== Directive ==
Format the lines from the line containing "pose: elev=250.3 azim=34.5" through the line containing "Dot at: (325, 196)", both included, as a Markdown table with the columns Row and Line, leaving out blank lines and pictures.
((
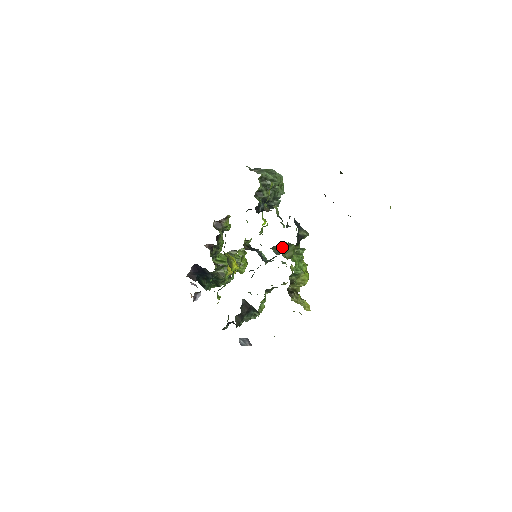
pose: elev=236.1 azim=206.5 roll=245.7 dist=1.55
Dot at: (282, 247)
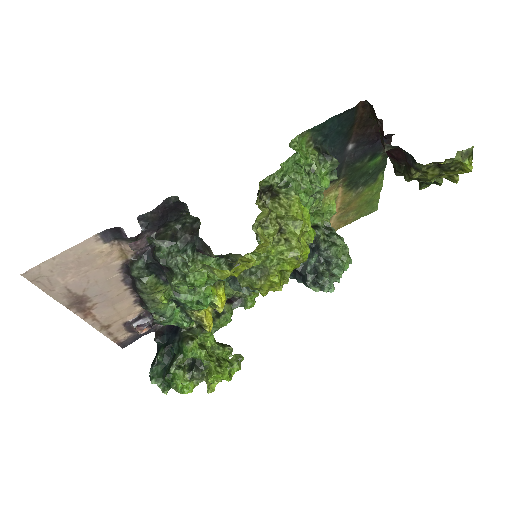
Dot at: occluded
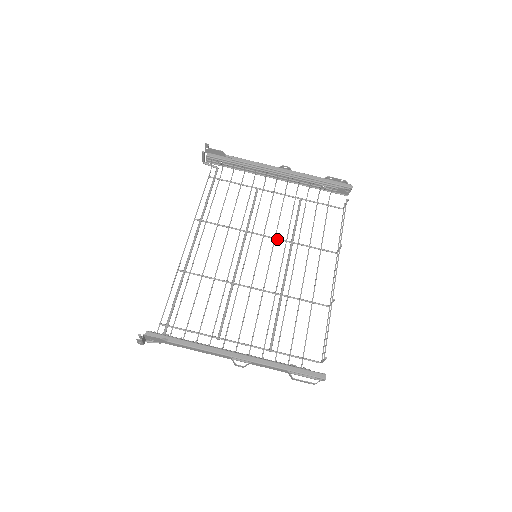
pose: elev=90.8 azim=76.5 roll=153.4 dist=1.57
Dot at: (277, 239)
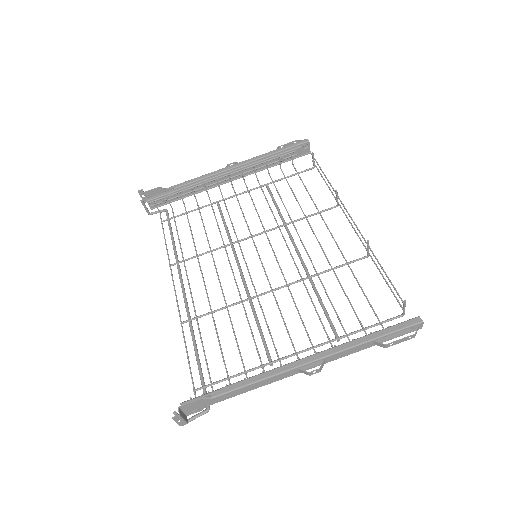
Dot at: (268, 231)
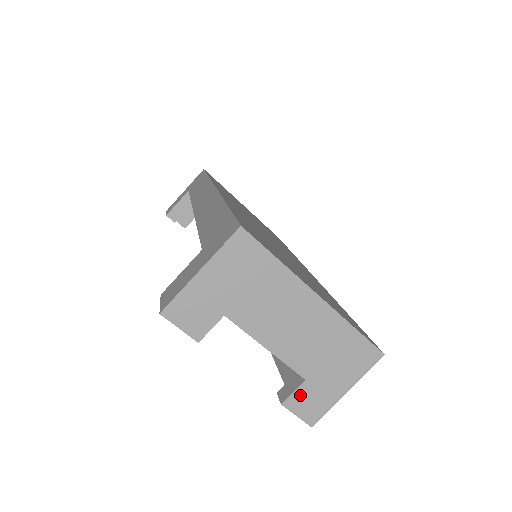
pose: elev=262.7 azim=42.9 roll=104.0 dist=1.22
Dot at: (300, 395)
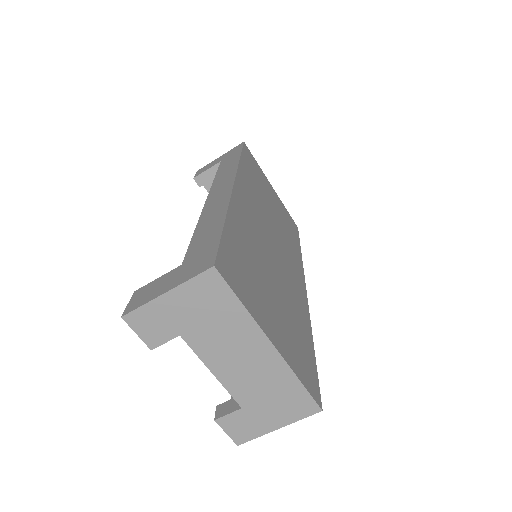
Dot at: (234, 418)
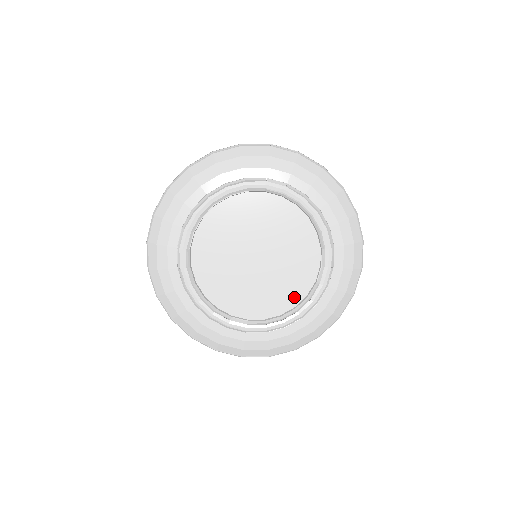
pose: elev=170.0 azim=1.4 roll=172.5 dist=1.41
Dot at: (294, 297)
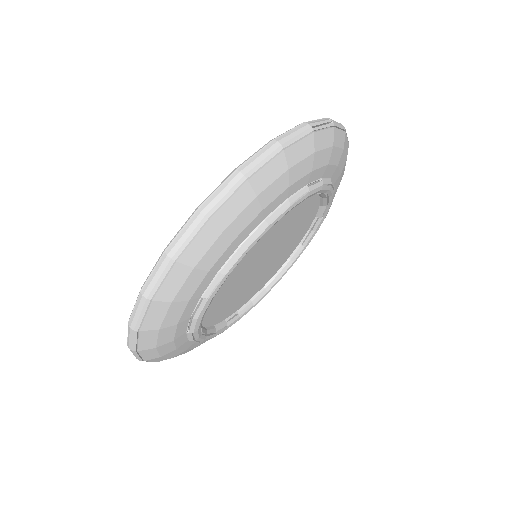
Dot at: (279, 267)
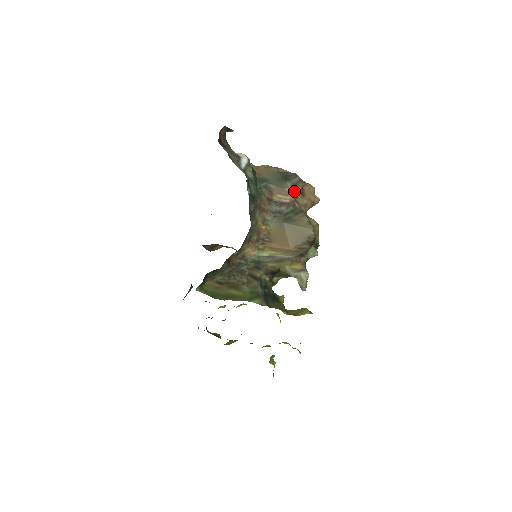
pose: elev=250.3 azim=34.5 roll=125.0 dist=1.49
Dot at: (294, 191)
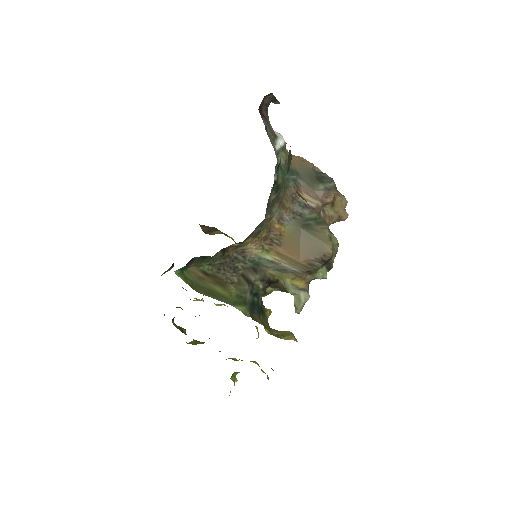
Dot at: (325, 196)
))
((
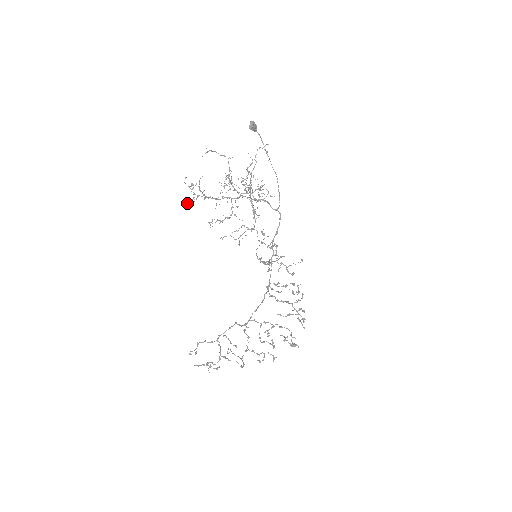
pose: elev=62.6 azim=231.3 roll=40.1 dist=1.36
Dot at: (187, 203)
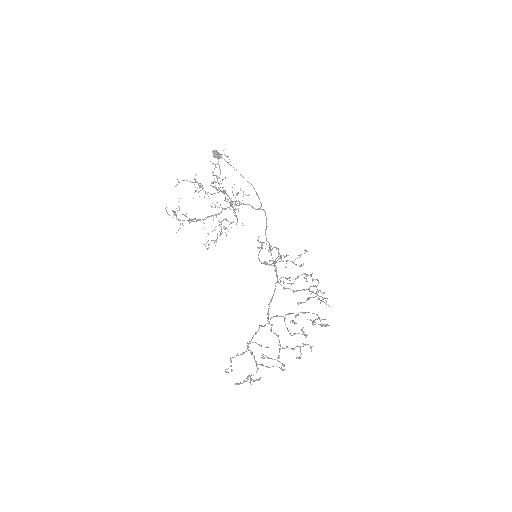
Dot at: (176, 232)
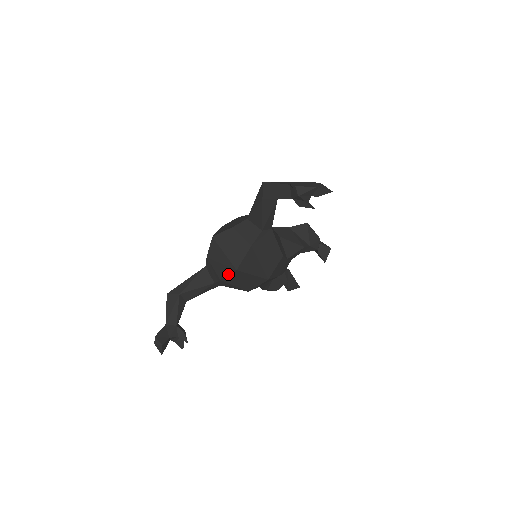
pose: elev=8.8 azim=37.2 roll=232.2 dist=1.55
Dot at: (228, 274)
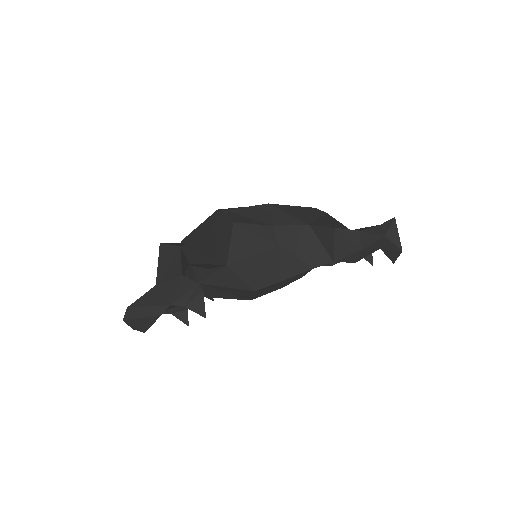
))
((
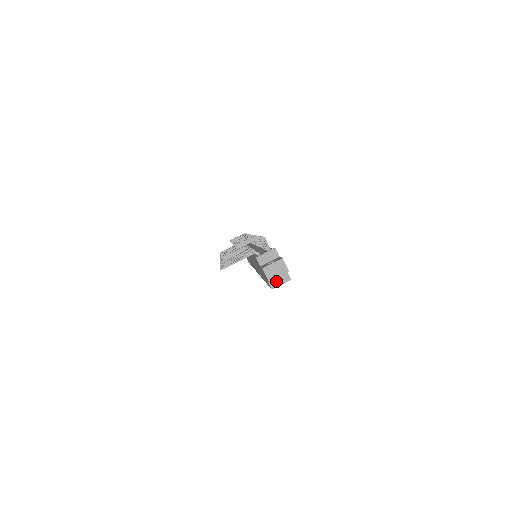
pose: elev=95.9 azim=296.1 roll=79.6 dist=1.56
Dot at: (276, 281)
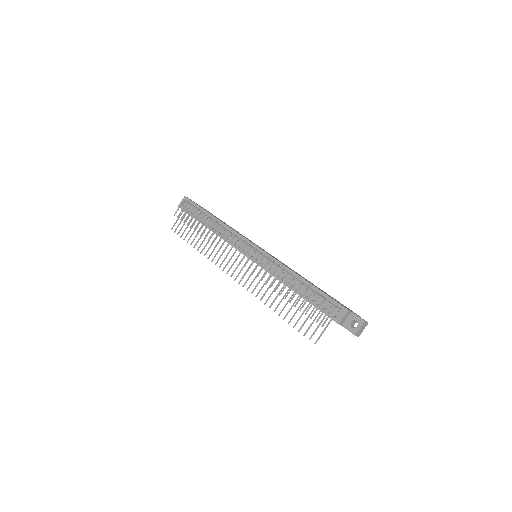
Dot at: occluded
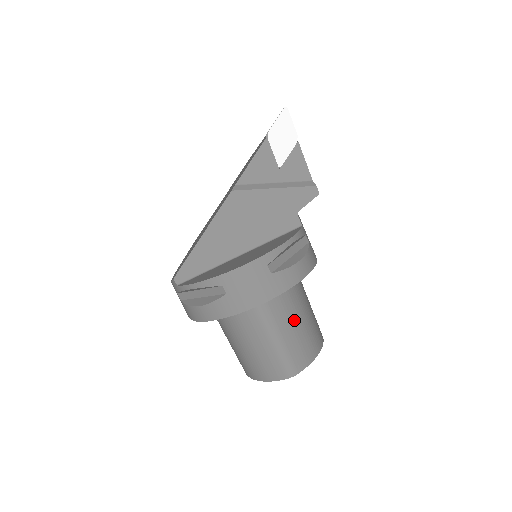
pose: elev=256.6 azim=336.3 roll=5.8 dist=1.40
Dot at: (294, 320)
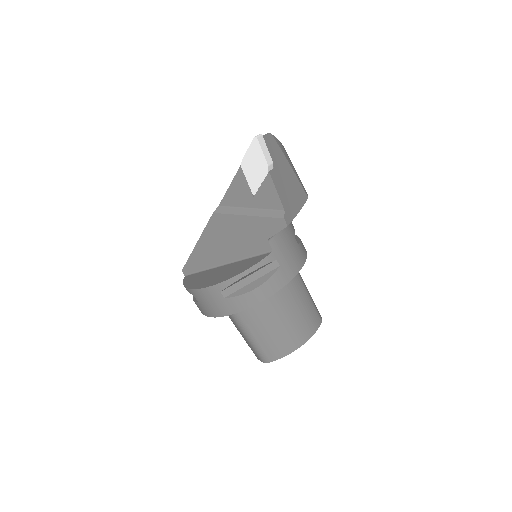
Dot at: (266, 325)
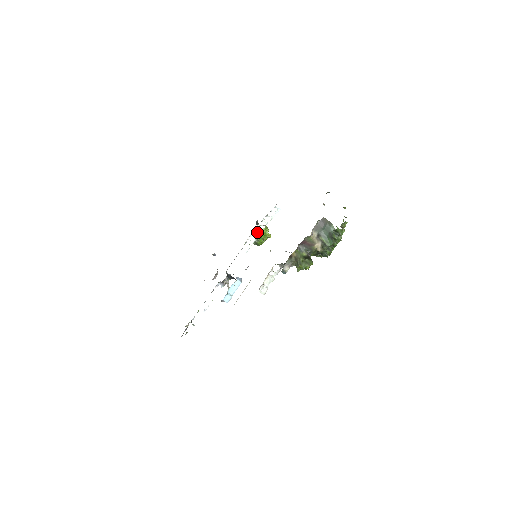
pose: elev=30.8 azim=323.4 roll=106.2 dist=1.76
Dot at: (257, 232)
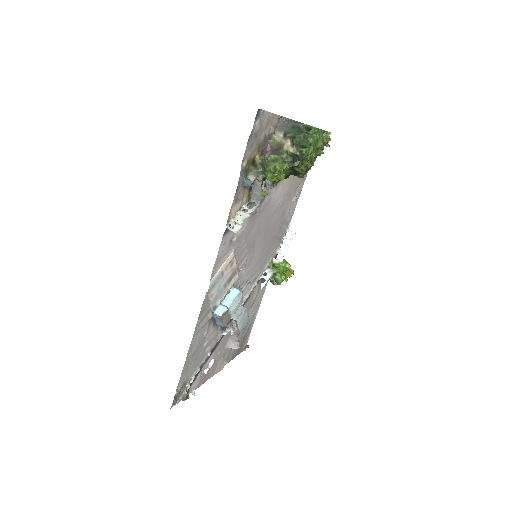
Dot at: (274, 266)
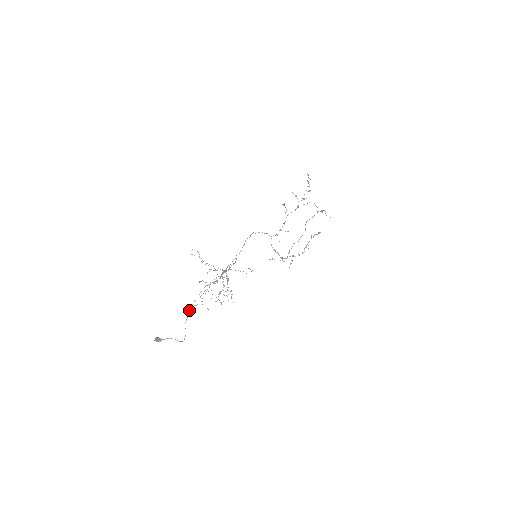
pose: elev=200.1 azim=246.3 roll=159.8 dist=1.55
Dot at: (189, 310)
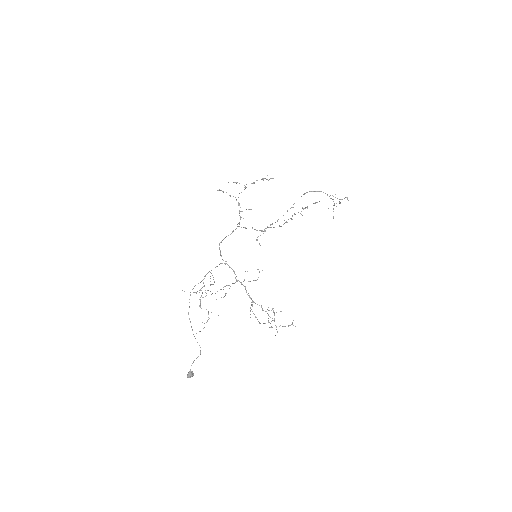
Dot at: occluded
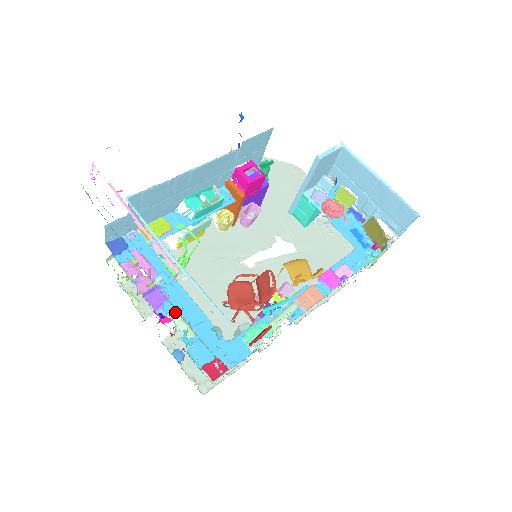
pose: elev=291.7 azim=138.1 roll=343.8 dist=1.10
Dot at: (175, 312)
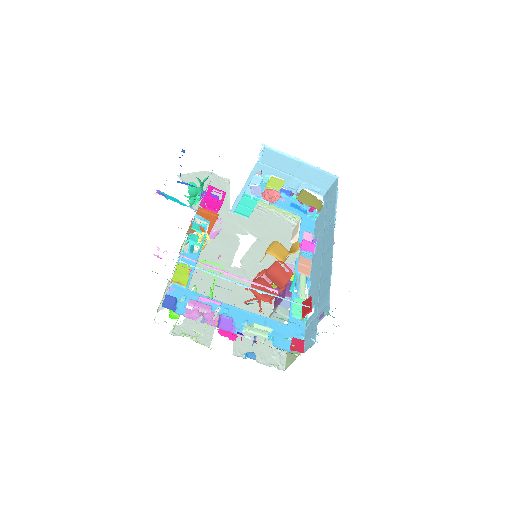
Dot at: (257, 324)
))
== Answer to this problem ==
| Row | Line |
|---|---|
| 1 | pose: elev=250.3 azim=34.5 roll=125.0 dist=1.49 |
| 2 | Dot at: (294, 191) |
| 3 | Dot at: (325, 196) |